Don't know if you saw it Sunday night but there was a classic Daily Kos moment. One where a genuine Kossack, i.e. progressive American--not an operative/fascist--articulated an emerging question. A diary where Daily Kos is at its finest. Where progressive Americans get to brass tacks regarding facts about what we clearly know to be true today. Someone asked if lawyers can be targeted for prosecution.
If you like the truth, like hearing how it reconfirms that we’re not a debauched society, that we come from somewhere, that there are things ingrained in us--then check this diary: http://www.dailykos.com/...
I turned some of the comments from it into a short play.
SCENE
(ACTOR enters, straightens CHAIRS for
A., B., C., D., F., and G.)
ACTOR
(to audience)
Hello--how are we? Very good--very good. Hi. As you might
be able to tell, I'm an actor. Some might say I'm really the
playwright, their mind, their thoughts. But I'm more than
that. I mean, I'm more than just a stick-figure the
playwright hung words on.
(Beat.)
ACTOR (CONT'D)
Well, maybe not for this role. Maybe I'm what so many
critics in New York City like to look down their noses at. A
nondescript character who merely voices the playwright's
opinions. Oh the shame. The fury!
(Beat.)
ACTOR (CONT'D)
And there is fury. He's pretty furious. He's angry. No
wait--indignant. He's indignant. Big difference there.
He's actually like many of you here now. An American. Grew
up taught certain things about this country, what it stands
for. Then came 9/11 and it all seemed tossed over. Like
passengers on a ship, our drinks and reading materials yanked
from our hands and thrown overboard. And then, even the
chairs and cushions. And for years we've all just huddled
together while the madmen at the helm directed course.
(Beat.)
ACTOR (CONT'D)

▸ Task description
Can you retype the Daily Kos post above, short play included, word for word from start to finish? The lines that come next aren't needed.

▸ Dataset items
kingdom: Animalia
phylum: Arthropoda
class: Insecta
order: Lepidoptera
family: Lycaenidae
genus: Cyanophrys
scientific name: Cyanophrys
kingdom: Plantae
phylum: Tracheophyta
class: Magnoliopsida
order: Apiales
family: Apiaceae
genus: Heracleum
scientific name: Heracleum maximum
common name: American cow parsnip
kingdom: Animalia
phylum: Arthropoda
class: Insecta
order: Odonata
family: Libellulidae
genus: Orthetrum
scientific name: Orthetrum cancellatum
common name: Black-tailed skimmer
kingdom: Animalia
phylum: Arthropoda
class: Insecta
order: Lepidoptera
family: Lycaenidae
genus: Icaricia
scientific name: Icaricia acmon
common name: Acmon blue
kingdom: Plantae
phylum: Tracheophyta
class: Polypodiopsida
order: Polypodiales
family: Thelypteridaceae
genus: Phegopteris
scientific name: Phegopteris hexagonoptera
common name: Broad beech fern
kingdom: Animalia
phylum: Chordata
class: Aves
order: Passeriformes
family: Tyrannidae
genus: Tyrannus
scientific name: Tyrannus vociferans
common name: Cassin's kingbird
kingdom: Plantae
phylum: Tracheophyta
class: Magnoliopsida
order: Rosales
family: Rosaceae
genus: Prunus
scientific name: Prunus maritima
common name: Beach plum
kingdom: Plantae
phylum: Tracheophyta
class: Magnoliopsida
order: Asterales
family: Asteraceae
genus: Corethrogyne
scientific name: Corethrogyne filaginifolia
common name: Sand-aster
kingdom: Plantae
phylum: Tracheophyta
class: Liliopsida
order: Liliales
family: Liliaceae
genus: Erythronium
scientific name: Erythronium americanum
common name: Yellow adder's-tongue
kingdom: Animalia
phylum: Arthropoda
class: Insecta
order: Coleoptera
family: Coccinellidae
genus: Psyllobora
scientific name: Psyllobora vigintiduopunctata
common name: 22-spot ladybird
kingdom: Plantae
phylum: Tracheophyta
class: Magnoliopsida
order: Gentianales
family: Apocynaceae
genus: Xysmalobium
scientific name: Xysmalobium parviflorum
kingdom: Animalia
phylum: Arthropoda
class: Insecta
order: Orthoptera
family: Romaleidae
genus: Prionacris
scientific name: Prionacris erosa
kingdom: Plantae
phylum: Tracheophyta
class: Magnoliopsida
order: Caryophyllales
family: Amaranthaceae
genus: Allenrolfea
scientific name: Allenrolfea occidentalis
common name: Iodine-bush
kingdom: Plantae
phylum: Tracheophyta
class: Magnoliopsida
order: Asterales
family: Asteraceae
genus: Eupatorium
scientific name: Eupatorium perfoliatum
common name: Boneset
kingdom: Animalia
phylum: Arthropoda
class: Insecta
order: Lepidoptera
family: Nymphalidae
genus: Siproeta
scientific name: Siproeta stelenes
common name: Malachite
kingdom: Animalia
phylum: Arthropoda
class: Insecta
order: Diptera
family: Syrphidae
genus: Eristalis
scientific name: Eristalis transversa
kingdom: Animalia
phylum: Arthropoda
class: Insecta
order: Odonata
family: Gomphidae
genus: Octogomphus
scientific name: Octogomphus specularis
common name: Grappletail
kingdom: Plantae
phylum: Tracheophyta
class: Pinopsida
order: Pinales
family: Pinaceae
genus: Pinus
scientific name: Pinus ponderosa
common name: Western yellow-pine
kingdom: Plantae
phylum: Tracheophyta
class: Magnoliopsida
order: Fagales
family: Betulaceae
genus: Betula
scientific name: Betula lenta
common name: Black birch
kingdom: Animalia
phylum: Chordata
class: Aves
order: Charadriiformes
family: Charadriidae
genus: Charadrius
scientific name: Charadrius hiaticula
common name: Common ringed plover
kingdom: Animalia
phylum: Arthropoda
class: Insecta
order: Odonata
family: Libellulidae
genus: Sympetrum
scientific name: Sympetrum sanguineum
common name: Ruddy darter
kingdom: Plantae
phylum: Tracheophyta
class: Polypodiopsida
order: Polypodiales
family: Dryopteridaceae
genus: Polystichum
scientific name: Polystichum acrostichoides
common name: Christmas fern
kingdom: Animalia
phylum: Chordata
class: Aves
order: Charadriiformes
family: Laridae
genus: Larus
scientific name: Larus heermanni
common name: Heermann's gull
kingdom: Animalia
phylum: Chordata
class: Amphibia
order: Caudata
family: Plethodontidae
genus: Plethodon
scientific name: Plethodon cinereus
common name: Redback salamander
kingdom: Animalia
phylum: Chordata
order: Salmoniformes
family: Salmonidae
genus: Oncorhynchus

▸ Reply
Don't know if you saw it Sunday night but there was a classic Daily Kos moment. One where a genuine Kossack, i.e. progressive American--not an operative/fascist--articulated an emerging question. A diary where Daily Kos is at its finest. Where progressive Americans get to brass tacks regarding facts about what we clearly know to be true today. Someone asked if lawyers can be targeted for prosecution.
If you like the truth, like hearing how it reconfirms that we’re not a debauched society, that we come from somewhere, that there are things ingrained in us--then check this diary: http://www.dailykos.com/...
I turned some of the comments from it into a short play.
SCENE
(ACTOR enters, straightens CHAIRS for
A., B., C., D., F., and G.)
ACTOR
(to audience)
Hello--how are we? Very good--very good. Hi. As you might
be able to tell, I'm an actor. Some might say I'm really the
playwright, their mind, their thoughts. But I'm more than
that. I mean, I'm more than just a stick-figure the
playwright hung words on.
(Beat.)
ACTOR (CONT'D)
Well, maybe not for this role. Maybe I'm what so many
critics in New York City like to look down their noses at. A
nondescript character who merely voices the playwright's
opinions. Oh the shame. The fury!
(Beat.)
ACTOR (CONT'D)
And there is fury. He's pretty furious. He's angry. No
wait--indignant. He's indignant. Big difference there.
He's actually like many of you here now. An American. Grew
up taught certain things about this country, what it stands
for. Then came 9/11 and it all seemed tossed over. Like
passengers on a ship, our drinks and reading materials yanked
from our hands and thrown overboard. And then, even the
chairs and cushions. And for years we've all just huddled
together while the madmen at the helm directed course.
(Beat.)
ACTOR (CONT'D)